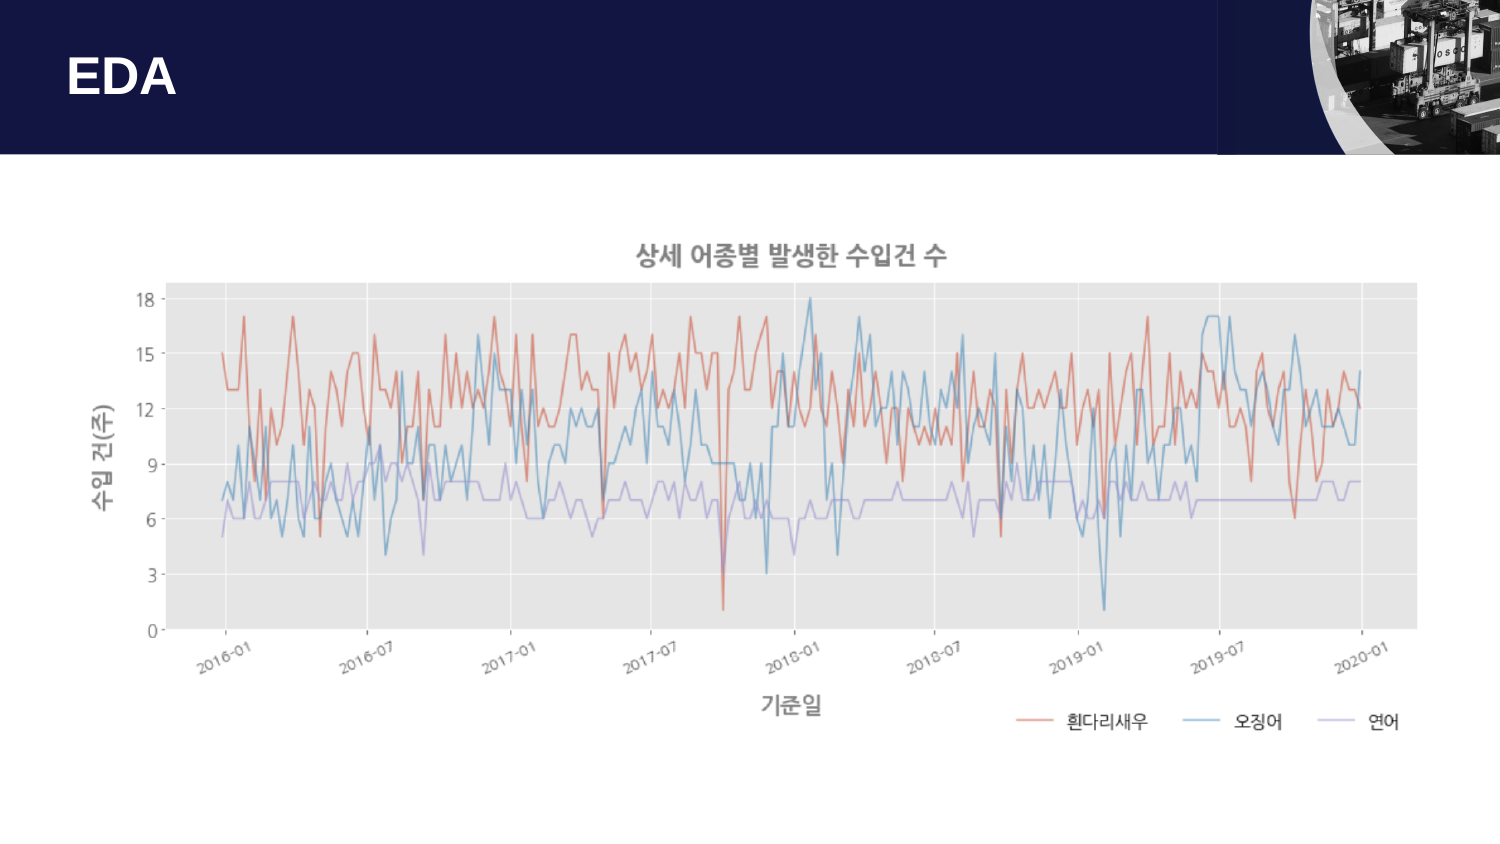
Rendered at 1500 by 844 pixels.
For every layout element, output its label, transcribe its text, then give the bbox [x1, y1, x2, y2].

picture [1217, 0, 1500, 155]
picture [76, 229, 1424, 741]
title EDA [51, 26, 1449, 121]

— What the task requires —
What you copy should begin at the line with "For every layout" and end at the final line of the listing, each line exactly as it is.

— Written solution —
For every layout element, output its label, transcribe its text, then give the bbox [x1, y1, x2, y2].

picture [1217, 0, 1500, 155]
picture [76, 229, 1424, 741]
title EDA [51, 26, 1449, 121]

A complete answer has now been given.